──────── Text excerpt

Let it slide,
Let your troubles fall behind you
Let it shine
Until you feel it all around you…
And I don’t mind
If it’s me you need to turn to,
we’ll get by,
It’s the heart that really matters in the end.
Rob Thomas, “Little Wonders”
For awhile, I didn’t think I was, but I know that I’m well on my way there now.
This past week, I let the weight of my world bring me down, and I fell fast, hitting bottom and reaching a place that I wasn’t sure I could come back from so easily. I’d been there before; I recognized it for what it was, and I knew what was happening. But I didn’t know how far I had fallen until I looked back and realized the magnitude of the changes that had been taking place over the past few days, weeks, maybe even months.
I internalized the difficult situations that were going on around me; I focused on what I had lost rather than being grateful for everything I still had; I began to define myself by external factors, placing all my value in work and related accomplishments. I compared my self-worth to others and battled feelings of inferiority. I foolishly, even dangerously, allowed these thoughts rule me and so I thought, because of that, it was up to me to figure out a way back from the depression I found myself in. Only, I didn’t know how to turn it all around again — to bring back the positive, to return to the person I know I really am.
In all honesty, I was tired of it, I wanted a break from it all — I wanted to hide in my comfort zone, slip back into my shell, pull the covers up over my head and withdraw from the world. And while I felt a longing, a need to surround myself with people, I ended up pushing people further away for my inability to vocalize, admit — or even understand, myself — everything going on within me. And so, unable to let down my guard and say the words even to my family and closest friends, I began to subconsciously create a smiling façade, all the while ignoring responsibilities and making excuses while I placed a wall around myself and retreated.

────────────────

Short problem 1: In the personal essay about depression, which song and artist are credited for the opening lines?
Short problem 2: Extend the personal essay about depression with a few more paragraphs, picking up after its final sentence.
The material that comes next is drawn from a separate source, unrelated to the essay.

──────── Stored records

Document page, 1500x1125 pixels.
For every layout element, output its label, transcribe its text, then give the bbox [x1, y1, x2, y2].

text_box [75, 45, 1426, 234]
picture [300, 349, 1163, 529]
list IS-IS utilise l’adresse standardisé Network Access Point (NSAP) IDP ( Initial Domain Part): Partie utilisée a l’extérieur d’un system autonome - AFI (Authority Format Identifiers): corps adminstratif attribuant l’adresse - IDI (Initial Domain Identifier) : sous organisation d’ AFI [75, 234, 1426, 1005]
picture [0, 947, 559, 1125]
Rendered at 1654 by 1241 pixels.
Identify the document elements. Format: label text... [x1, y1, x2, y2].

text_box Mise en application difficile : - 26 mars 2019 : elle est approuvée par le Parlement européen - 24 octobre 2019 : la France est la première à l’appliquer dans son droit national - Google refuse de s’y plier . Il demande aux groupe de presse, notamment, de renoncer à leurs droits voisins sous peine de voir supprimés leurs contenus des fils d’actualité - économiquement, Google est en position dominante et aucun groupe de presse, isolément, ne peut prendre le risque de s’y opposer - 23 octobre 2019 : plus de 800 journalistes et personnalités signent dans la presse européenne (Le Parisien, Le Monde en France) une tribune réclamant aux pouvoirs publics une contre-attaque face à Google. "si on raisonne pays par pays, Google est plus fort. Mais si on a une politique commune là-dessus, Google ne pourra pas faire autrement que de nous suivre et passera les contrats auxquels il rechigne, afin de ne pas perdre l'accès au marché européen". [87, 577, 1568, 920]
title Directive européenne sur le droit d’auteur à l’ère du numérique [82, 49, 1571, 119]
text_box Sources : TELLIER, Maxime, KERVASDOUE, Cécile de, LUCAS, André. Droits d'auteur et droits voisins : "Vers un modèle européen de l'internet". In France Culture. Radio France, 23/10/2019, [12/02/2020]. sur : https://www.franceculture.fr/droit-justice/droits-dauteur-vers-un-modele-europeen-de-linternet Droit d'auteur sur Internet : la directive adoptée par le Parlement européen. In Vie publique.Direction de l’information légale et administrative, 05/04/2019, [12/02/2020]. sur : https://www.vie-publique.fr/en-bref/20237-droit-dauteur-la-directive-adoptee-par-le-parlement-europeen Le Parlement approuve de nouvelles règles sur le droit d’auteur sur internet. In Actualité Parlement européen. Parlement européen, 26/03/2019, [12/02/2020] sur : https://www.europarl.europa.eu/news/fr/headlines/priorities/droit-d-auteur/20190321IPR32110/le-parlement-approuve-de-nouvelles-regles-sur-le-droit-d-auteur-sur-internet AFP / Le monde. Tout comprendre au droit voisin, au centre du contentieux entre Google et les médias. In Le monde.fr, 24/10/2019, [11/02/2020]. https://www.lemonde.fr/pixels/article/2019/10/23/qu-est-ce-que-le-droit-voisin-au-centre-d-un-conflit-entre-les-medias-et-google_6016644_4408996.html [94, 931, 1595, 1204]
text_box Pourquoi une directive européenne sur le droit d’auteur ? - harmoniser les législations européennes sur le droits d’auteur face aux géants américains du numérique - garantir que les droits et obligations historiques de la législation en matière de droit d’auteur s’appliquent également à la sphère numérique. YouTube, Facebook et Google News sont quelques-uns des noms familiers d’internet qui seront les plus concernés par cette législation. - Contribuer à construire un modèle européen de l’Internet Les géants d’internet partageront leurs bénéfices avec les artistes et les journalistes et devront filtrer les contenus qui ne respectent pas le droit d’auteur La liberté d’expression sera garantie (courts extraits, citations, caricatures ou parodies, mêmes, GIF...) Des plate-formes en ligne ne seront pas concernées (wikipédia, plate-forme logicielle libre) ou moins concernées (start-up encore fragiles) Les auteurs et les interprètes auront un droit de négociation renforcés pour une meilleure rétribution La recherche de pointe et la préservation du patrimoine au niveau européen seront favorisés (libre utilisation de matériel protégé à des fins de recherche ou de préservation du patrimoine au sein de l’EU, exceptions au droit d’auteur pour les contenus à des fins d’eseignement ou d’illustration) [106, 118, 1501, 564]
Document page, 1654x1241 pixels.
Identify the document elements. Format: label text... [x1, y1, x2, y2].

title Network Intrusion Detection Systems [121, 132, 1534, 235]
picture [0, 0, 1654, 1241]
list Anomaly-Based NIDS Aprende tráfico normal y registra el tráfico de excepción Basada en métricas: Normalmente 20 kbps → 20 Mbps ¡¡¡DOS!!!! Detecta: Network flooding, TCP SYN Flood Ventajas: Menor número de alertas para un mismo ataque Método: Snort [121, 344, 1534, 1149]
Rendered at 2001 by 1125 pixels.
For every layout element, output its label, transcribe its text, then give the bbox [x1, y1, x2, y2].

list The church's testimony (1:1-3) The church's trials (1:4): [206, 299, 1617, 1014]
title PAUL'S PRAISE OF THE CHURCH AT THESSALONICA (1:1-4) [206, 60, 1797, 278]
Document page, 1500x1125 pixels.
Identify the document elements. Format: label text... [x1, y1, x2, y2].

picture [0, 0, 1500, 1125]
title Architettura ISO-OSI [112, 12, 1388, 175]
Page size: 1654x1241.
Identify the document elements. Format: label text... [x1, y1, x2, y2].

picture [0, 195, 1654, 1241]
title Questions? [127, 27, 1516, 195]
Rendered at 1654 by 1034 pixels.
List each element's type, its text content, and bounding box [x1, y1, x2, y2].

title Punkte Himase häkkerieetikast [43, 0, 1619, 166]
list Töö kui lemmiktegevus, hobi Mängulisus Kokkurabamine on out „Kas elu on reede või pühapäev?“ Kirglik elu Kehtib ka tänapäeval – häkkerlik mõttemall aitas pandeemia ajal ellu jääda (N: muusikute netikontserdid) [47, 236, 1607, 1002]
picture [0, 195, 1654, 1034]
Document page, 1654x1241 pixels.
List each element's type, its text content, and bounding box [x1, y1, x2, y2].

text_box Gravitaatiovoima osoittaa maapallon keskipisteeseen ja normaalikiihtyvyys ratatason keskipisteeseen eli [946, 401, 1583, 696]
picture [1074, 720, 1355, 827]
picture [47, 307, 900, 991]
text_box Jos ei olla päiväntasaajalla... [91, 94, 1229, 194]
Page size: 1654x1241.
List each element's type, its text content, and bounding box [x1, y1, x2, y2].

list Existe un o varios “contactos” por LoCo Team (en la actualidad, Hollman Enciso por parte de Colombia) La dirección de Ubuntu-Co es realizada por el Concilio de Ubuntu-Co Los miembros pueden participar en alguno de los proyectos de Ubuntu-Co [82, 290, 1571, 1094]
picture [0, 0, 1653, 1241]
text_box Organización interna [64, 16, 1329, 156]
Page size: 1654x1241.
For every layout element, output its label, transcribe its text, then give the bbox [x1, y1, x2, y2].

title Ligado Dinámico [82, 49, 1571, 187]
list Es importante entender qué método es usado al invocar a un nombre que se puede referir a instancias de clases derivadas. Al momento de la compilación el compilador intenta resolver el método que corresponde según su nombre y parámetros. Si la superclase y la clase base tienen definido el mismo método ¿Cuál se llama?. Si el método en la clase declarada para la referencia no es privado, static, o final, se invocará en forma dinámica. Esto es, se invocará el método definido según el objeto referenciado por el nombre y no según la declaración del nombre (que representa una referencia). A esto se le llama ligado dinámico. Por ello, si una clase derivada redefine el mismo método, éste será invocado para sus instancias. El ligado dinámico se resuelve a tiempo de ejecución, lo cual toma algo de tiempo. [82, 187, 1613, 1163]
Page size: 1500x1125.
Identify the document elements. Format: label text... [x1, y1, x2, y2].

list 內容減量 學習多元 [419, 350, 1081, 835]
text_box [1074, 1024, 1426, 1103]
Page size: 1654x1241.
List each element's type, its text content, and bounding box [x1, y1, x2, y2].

────────────────

Output 1: "Little Wonders" by Rob Thomas.

Output 2:
It all seemed easier than admitting the many mistakes I had made; it was easier than admitting failure — though those mistakes and failures, I have since realized, were only setbacks and maybe not failures at all. Still, this was the mindset that clung to me and that — if I dare to admit — I may have held onto out of fear of finding happiness and success, as irrational as it may seem.
It was a defeatist attitude.
But right now I’m saying the words I know to be true: I am not defeated.
I’ve since realized that sometimes you have a choice when you reach the bottom. You can stay there and drown under self-made weight that threatens to hold you back and drag you down, or you can shed that weight. You can let it go.
Sometimes you can find the strength that seemed lost, but has been there within you all along, and you can use that bottom as a source of renewal as you launch yourself upward and propel yourself forward, as you make your way back to the surface — that place of light and life, that place where you realize you can finally breathe again.
And sometimes, as I’m beginning to really believe, you don’t even have to do it on your own.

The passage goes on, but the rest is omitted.